I suspect that the brains behind Duolingo knew very well how it would play out. They had an understanding that the last thing most people ever want to do is make an effort. They also knew that if they mixed fun with “learning”, it would not matter if any actual learning took place. Because the minds of their customers would do the rest: they would be quite happy to apply the Symbol of learning to the name Duolingo.

Instead of racking their minds to find the best way to teach languages, Duolingo had the far superior intellect and common sense to say: “Hang on. This makes no sense. To consumer doesn’t really want to get good at a languages. They want to be comfortable, have fun and are very happy to engage in the symbol of learning. Why are we wasting time an energy to try to shove these languages down their throats?”

They were right,

It’s absolutely brilliant and I even suspect that some users are actually capable of going one step further and convince themselves they are learning.

Where we go from there

The more I observe people, the more I believe that it is a rare human skill to make the decision of simplicity and to stick with it. Our own best students are a breed of individuals who understand that the French language is well within their grasp once they manage to separate it from the Symbol of “attending a class”. When they step out of the “pretend zone” and take real action. Then the results are soon to come.

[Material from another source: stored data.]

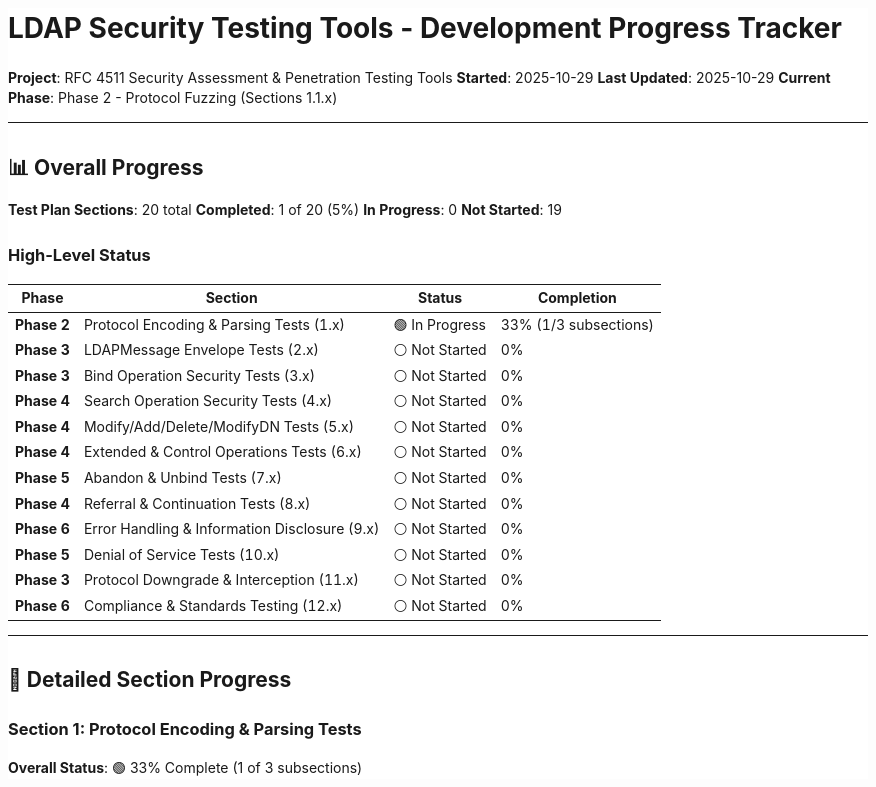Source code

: # LDAP Security Testing Tools - Development Progress Tracker

**Project**: RFC 4511 Security Assessment & Penetration Testing Tools
**Started**: 2025-10-29
**Last Updated**: 2025-10-29
**Current Phase**: Phase 2 - Protocol Fuzzing (Sections 1.1.x)

---

## 📊 Overall Progress

**Test Plan Sections**: 20 total
**Completed**: 1 of 20 (5%)
**In Progress**: 0
**Not Started**: 19

### High-Level Status

| Phase | Section | Status | Completion |
|-------|---------|--------|------------|
| **Phase 2** | Protocol Encoding & Parsing Tests (1.x) | 🟢 In Progress | 33% (1/3 subsections) |
| **Phase 3** | LDAPMessage Envelope Tests (2.x) | ⚪ Not Started | 0% |
| **Phase 3** | Bind Operation Security Tests (3.x) | ⚪ Not Started | 0% |
| **Phase 4** | Search Operation Security Tests (4.x) | ⚪ Not Started | 0% |
| **Phase 4** | Modify/Add/Delete/ModifyDN Tests (5.x) | ⚪ Not Started | 0% |
| **Phase 4** | Extended & Control Operations Tests (6.x) | ⚪ Not Started | 0% |
| **Phase 5** | Abandon & Unbind Tests (7.x) | ⚪ Not Started | 0% |
| **Phase 4** | Referral & Continuation Tests (8.x) | ⚪ Not Started | 0% |
| **Phase 6** | Error Handling & Information Disclosure (9.x) | ⚪ Not Started | 0% |
| **Phase 5** | Denial of Service Tests (10.x) | ⚪ Not Started | 0% |
| **Phase 3** | Protocol Downgrade & Interception (11.x) | ⚪ Not Started | 0% |
| **Phase 6** | Compliance & Standards Testing (12.x) | ⚪ Not Started | 0% |

---

## 🎯 Detailed Section Progress

### Section 1: Protocol Encoding & Parsing Tests

**Overall Status**: 🟢 33% Complete (1 of 3 subsections)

French is a very structured language that can be learned in well under a year. We could argue that it takes the will to step out of the “pretend zone” and into the reality of learning.

Funny thing though isn’t it? We think we all agree on the definition of words when in fact not at all. In some cases, we must remind our fellow humans that their definition of actions does not match reality.

There is of course nothing wrong with enjoying Duolingo and they have not done anything that any other big advertiser doesn’t already do: play on the weaknesses of human psychology and propose new mental associations. Just as Nescafe means “sexy”, Coca-Cola means “young”, and Disney means “dreaming”, Duolingo means…”learning”.

As long as we realize it’s all a marketer’s dream, we’ll be fine.